Hello 1) The code sets the end of the cohort period as one day after the start by design. It will not affect any processing as the length of the time in the cohort is not used in any calculations. 2) Subjects who are selected randomly outside the xSpec cohort are assigned cohort_id 0. These will be the noisy negatives (when creating the model) or the random selection of subjects for the evaluation cohort 3) The small difference in numbers may be due to rounding differences when developing the cohort from the prevalence. Which part of PheValuator were you running when you saw these differences?

SSMK-wq commented 4 years ago

Hi @jswerdel ,

1) Got it.

2) Noisy positives are XSpec cohort and noisy negatives are the XSens cohort. Am I right? Let's say I have a population of 500 subjects. XSpec cohort = 100 subjects, XSens= 100 subjects. Is evaluation cohort = remaining 300? You mean to say that evaluation cohort could be either 300(remaining subjects) or 100 subjects from XSens cohort? I thought it can only be 300 subjects for evaluation cohort because this is unseen by the model (as we built the model only using XSpec and XSens cohort)

3) This was during the temp table generation which I have shown in screenshot above. Once I was able to see 5382 records and other time I was able to see 5376 records

jswerdel commented 4 years ago

2) The xSens cohort is used to remove from the population those subjects who may be positive, leaving only the noisy negatives, those likely to be negative. all the xSpec subjects should be included in the xSens cohort. If xSpec, the extremely specific cohort, is >=5X the condition code and xSens is >=1X the condition code, all those with >=5X will also be in those with >= 1X. In your case, in a population of 500 subjects, if 100 are in the xSens cohort, then there will be left 400 noisy negatives, those with 0 condition codes. 3) The temp table is created both when you create the model and the evaluation cohort. Which function were you using?
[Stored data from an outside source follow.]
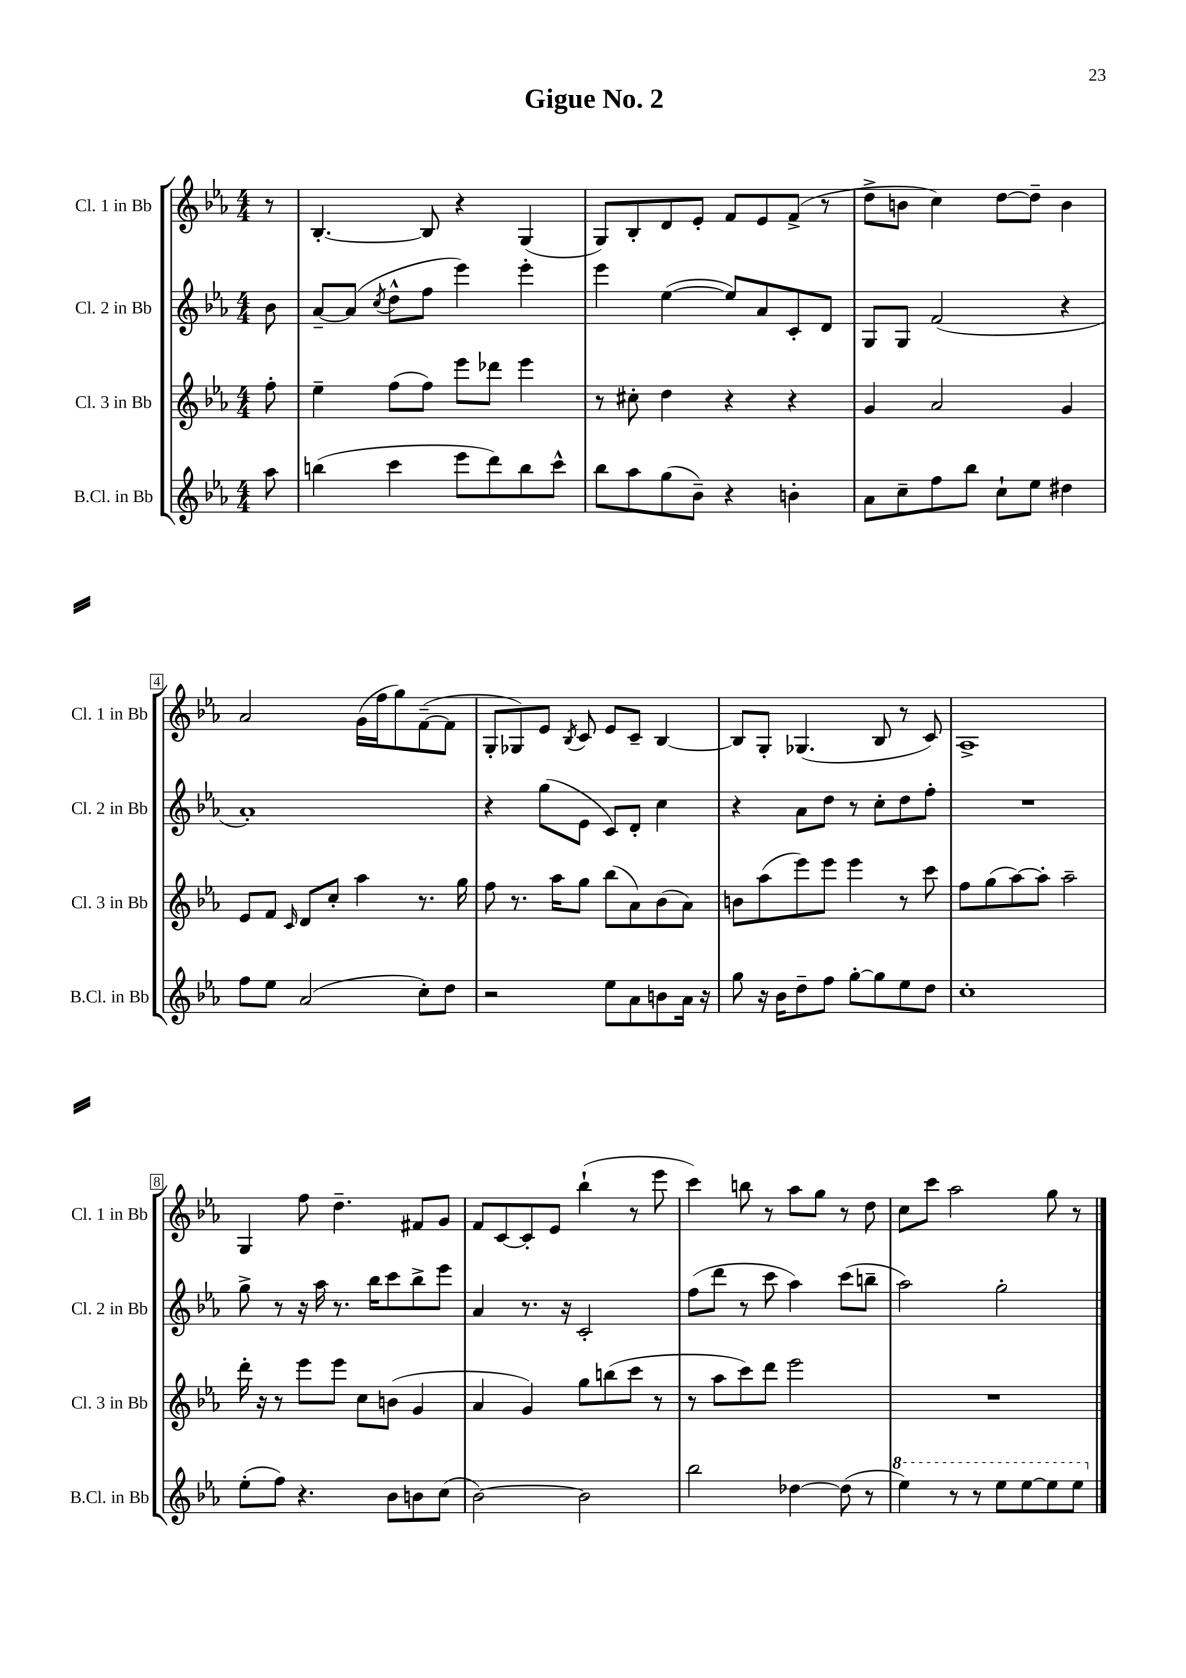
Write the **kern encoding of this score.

**kern	**kern	**kern	**kern
*part4	*part3	*part2	*part1
*staff4	*staff3	*staff2	*staff1
*I"B.Cl. in Bb	*I"Cl. 3 in Bb	*I"Cl. 2 in Bb	*I"Cl. 1 in Bb
*I'B.Cl. in Bb	*I'Cl. 3 in Bb	*I'Cl. 2 in Bb	*I'Cl. 1 in Bb
*clefG2	*clefG2	*clefG2	*clefG2
*k[b-e-a-]	*k[b-e-a-]	*k[b-e-a-]	*k[b-e-a-]
*M4/4	*M4/4	*M4/4	*M4/4
=	=	=	=
8aa-\	8ff'\	8b-\	8r
=1	=1	=1	=1
(4bbn\	4ee-~\	[8a-~/L	[4.B-'/
.	.	(8a-/J]	.
.	.	8qcc/	.
4ccc\	(8ff\L	8dd^^\L	.
.	8ff\J)	8ff\J	8B-/]
8eee-\L	8eee-\L	4eee-\)	4r
8ddd\)	8ddd-X\J	.	.
8bb\	4eee-\	4eee-'\	(4G/
8ccc^^\J	.	.	.
=2	=2	=2	=2
8bb-\L	8r	4eee-\	8G/L)
8aa-\	8cc#X'\	.	8B-'/
(8gg\	4dd\	([4ee-\	8d/
8b-~\J)	.	.	8e-'/J
4r	4r	8ee-/L])	8f/L
.	.	8a-/	8e-/
4bn'\	4r	8c'/	(8f^/J
.	.	8d/J	8r
=3	=3	=3	=3
8a-\L	4g/	8G/L	8dd^\L
8cc~\	.	8G/J	8bn\J
8ff\	2a-/	(2f/	4cc\)
8bb-\J	.	.	.
8cc`\L	.	.	[8dd\L
8ee-\J	.	.	8dd~\J]
4dd#X\	4g/	4r	4b\
!!LO:LB:g=z
=4	=4	=4	=4
8ff\L	8e-/L	1a-')	2a-/
8ee-\J	8f/J	.	.
.	16qqc/	.	.
(2a-/	8d/L	.	.
.	8cc'/J	.	.
.	4aa-\	.	(16g\LL
.	.	.	16ff\J
.	.	.	8gg\)
8cc'\L)	8.r	.	([8f~\
8dd\J	.	.	8f\J]
.	16gg\	.	.
=5	=5	=5	=5
2r	8ff\	4r	8G'/L
.	8.r	.	8G-X/)
.	.	(8gg\L	8e-/J
.	16aa-\KL	.	.
.	.	.	8qB-/
.	8gg\J	8e-\J	8c/
8ee-\L	(8bb-\L	8c/L)	8e-/L
8a-\	8a-\)	8d'/J	8c~/J
8bn\	(8b-\	4cc\	[4B-/
16a-\Jk	8a-\J)	.	.
16r	.	.	.
=6	=6	=6	=6
8gg\	8bn\L	4r	8B-/L]
16r	(8aa-\	.	8G'/J
16b-\KL	.	.	.
8dd~\	8eee-\)	8a-\L	(4.G-X/
8ff\J	8eee-\J	8dd\J	.
[8gg'\L	4eee-\	8r	.
8gg\]	.	8cc'\L	8B-/
8ee-\	8r	8dd\	8r
8dd\J	8ccc\	8ff'\J	8c/)
=7	=7	=7	=7
1cc'	8ff\L	1r	1A-^
.	(8gg\	.	.
.	[8aa-\)	.	.
.	8aa-'\J]	.	.
.	2aa-~\	.	.
!!LO:LB:g=z
=8	=8	=8	=8
(8ee-'\L	16ddd'\	8gg^\	4G/
.	16r	.	.
8ff\J)	8r	8r	.
4.r	8eee-\L	16r	8ff\
.	.	16aa-\	.
.	8eee-\J	8.r	4.dd~\
.	8cc\L	.	.
.	.	16bb-\KL	.
8b-\L	(8bn\J	8ccc\	.
8bn\	4g/	8bb-^\	8f#X/L
(8cc\J	.	8eee-\J	8g/J
=9	=9	=9	=9
[2b-\)	4a-/	4a-/	8f/L
.	.	.	[8c/
.	4g/)	8.r	8c'/]
.	.	.	8e-/J
.	.	16r	.
2b-\]	8gg\L	2c'/	(4bb-`\
.	(8bbn\	.	.
.	8ccc\J	.	8r
.	8r	.	8eee-\
=10	=10	=10	=10
2bb-\	8r	(8ff\L	4ccc\)
.	8aa-\L	8ddd\J	.
.	8ccc\)	8r	8bbn\
.	8ddd\J	8ccc\	8r
[4dd-X\	2eee-\	4aa-\)	8aa-\L
.	.	.	8gg\J
(8dd-\]	.	(8ccc\L	8r
8r	.	8bbn~\J	8dd\
=11	=11	=11	=11
*8va	*	*	*
4eee-\)	1r	2aa-\)	8cc\L
.	.	.	8ccc\J
8r	.	.	2aa-\
8r	.	.	.
8eee-\L	.	2gg'\	.
[8eee-\	.	.	.
8eee-\]	.	.	8gg\
8eee-\J	.	.	8r
*X8va	*	*	*
==	==	==	==
*-	*-	*-	*-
SSMK-wq commented 4 years ago

2) Oh okay. I understand now. There will be an overlap between XSpec and XSens cohort. XSpec cohort are sureshot cases whereas XSens will have sureshot cases as well as recently diagnosed cases. So, evaluation cohort will be excluding XSens cohort. Am I right? You are awesome

3) CreatePhenoTypeModel. The first function in PheValuator.
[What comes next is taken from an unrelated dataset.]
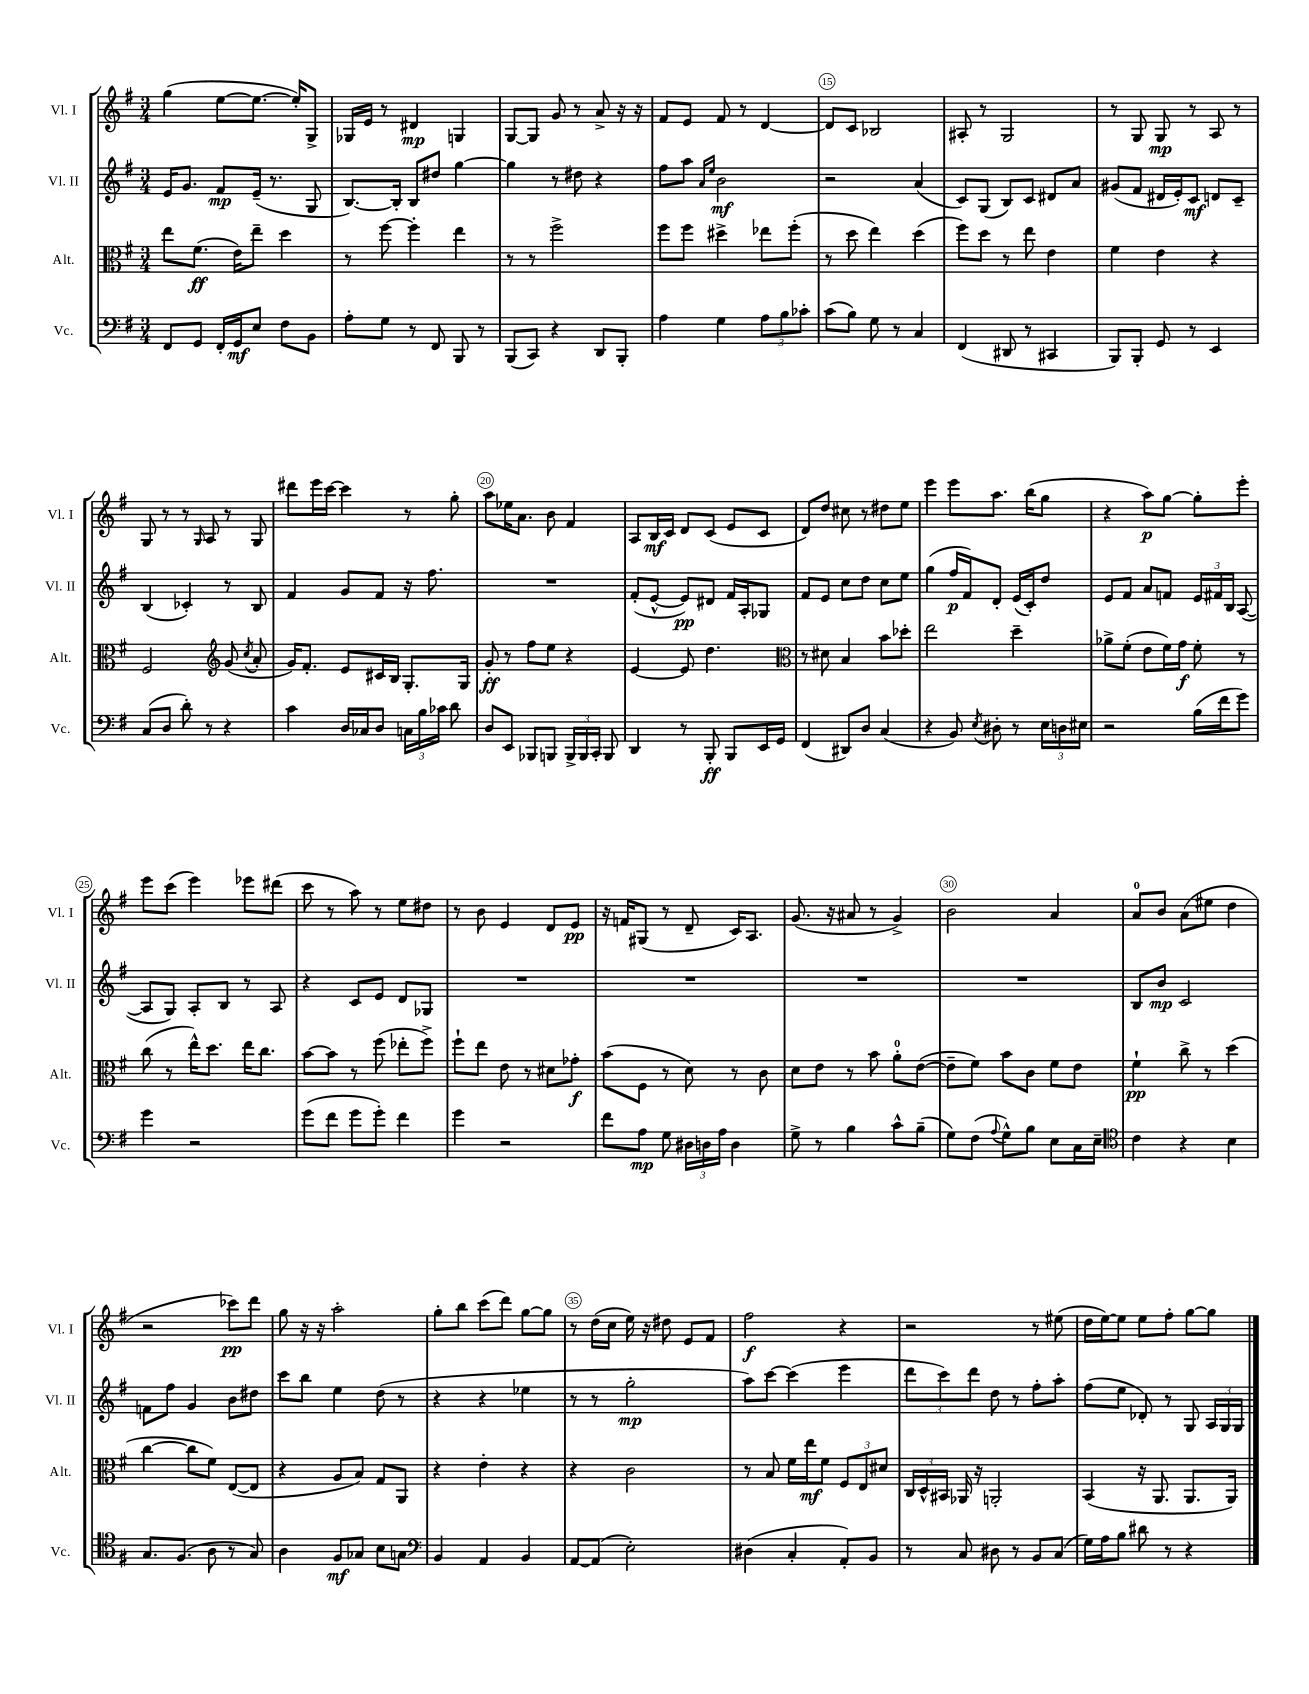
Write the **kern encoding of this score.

jswerdel commented 4 years ago

2) In the first step of the process, createPhenotypeModel, the subjects used to create the model are the xSpec (noisy positives) and those not in xSens (noisy negatives). In the second step, createEvaluationCohort, the only subjects that are excluded from this set of subjects are those that were included in the subjects when the model (first step) was built. So some of the xSens subjects will be excluded, those that were also in the xSpec that were used in the model building process, but the rest of the xSens subjects may be included in the evaluation cohort if they happen to be selected in the random selection process. 3) I will do some testing to see if I get different subject counts.